I'm using FTGL library to render fonts in my game, but I have completely no idea how to create an outline around text. Achieving a shadow could be easy, because I can simply do it like this:
(pseudo code)
font.render(Color::BLACK, position.x + 1, position.y + 1); // Shadow
font.render(Color::WHITE, position.x, position.y) // Normal text
But how to create an outline? Unfortunately I haven't found any interesting solutions for it over internet which seemed to me a bit strange, because I thought it's quite popular problem.
Drawing outline with just a bigger font is not a right way, because as I found out, letters just don't match in this case:
So is there any simple way to create an outline for fonts? How do they do it in real games?
Thanks in advance for any answer
Answer
Flexible & Accurate: Filters
Use a texel filter either on the texture on the CPU side, or if you are using programmable pipeline OpenGL, directly in the fragment shader.
The idea of a filter is simply that you run through a 2D loop to process every texel. If it is white, then you run through an inner 2D loop for each of its surrounding pixels in some radius, and adapt accordingly. This is also known as a box filter, though if you include the radius check, it is really a circular filter -- which avoids axis-al artifacting.
A faster way to do this is to precalculate the set of offsets from each central pixel that you check; this way, you needn't run a square root for every pixel surrounding a given pixel. You want to keep complexity down to `O(texWidth*texHeight) rather than O(texWidth*texHeight*filterRadius*filterRadius), in other words.

__What this exercise asks__
(A) Print the part of the text on outlining FTGL fonts from "Thanks in advance" up to and including "avoids axis-al artifacting.", keeping every word and mark unchanged.
(B) Proceed with the text on outlining FTGL fonts, starting right after its last sentence.

__Dataset extract__
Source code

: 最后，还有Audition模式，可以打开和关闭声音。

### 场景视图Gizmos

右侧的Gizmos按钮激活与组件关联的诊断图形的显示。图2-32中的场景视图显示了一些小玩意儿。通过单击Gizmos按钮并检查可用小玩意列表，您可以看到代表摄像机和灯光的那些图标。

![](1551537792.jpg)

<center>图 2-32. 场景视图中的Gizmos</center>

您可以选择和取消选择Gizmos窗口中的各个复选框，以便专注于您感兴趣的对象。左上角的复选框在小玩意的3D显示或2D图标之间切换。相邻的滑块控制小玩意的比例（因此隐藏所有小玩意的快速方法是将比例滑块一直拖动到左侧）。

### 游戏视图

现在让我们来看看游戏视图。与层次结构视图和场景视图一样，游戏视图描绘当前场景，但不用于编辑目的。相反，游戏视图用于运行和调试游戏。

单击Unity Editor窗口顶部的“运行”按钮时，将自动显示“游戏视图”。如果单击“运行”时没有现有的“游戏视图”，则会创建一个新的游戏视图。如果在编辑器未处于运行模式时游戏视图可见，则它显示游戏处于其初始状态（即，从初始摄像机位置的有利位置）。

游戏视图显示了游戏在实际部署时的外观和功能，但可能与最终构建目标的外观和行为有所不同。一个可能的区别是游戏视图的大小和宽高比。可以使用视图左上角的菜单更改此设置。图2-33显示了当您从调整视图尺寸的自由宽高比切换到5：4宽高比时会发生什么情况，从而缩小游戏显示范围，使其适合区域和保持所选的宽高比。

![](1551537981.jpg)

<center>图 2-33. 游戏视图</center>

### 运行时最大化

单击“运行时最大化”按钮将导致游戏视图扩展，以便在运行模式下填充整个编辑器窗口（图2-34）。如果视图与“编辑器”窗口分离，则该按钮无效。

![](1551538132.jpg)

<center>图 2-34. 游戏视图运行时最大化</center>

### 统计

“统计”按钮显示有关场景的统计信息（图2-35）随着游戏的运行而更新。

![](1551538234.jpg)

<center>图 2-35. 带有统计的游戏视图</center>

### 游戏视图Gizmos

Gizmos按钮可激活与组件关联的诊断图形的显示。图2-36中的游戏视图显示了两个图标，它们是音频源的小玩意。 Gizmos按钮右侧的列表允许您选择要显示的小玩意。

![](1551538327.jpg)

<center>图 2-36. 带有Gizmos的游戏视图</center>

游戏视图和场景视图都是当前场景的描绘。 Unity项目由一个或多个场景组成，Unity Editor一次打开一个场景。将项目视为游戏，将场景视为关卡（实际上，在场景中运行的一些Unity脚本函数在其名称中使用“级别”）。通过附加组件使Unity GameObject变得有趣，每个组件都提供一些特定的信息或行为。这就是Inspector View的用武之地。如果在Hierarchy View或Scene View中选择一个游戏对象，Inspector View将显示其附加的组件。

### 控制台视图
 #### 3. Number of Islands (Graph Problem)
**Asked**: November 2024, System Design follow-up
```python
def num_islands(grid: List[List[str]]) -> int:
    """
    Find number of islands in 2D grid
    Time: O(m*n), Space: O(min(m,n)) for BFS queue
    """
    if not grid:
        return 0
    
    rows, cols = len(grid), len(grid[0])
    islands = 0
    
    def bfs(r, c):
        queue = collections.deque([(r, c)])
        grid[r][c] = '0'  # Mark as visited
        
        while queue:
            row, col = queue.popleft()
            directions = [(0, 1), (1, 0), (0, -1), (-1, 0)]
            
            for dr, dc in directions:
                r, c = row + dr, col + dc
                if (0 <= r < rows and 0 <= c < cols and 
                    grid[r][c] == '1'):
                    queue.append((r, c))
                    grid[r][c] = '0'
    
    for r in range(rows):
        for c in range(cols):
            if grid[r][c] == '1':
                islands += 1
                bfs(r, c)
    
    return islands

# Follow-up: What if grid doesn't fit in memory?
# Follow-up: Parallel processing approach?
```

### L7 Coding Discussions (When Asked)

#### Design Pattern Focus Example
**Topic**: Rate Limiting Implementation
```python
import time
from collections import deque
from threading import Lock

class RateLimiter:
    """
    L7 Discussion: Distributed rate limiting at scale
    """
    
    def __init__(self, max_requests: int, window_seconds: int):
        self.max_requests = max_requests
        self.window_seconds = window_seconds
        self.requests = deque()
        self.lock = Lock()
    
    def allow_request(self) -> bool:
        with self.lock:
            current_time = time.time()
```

__Written responses__
(A)
Thanks in advance for any answer
Answer
Flexible & Accurate: Filters
Use a texel filter either on the texture on the CPU side, or if you are using programmable pipeline OpenGL, directly in the fragment shader.
The idea of a filter is simply that you run through a 2D loop to process every texel. If it is white, then you run through an inner 2D loop for each of its surrounding pixels in some radius, and adapt accordingly. This is also known as a box filter, though if you include the radius check, it is really a circular filter -- which avoids axis-al artifacting.

(B)
Easy: Multiple renders
Another way to achieve the effect would be not to scale the text, but instead to render your red outline at each of eight (or more) directions, each slightly offset from the original in that direction:
\|/
--+--
/|\
By offsetting each of the red versions like this, you would get a fairly uniform outer edge around your original text. Bear in mind that when shifting diagonally, you should use the same vector magnitude as when you shift horizontally or vertically, rather than simply offsetting by the same x and y values (which leads to a approximatlely 1.4x further length -- basic trig).
FYI
This sort of effect is known as dilation, and is sometimes performed via Minkowski Summation, which is the vector-based (continuous) approach to the pixel-based (quantised) box filter I described above.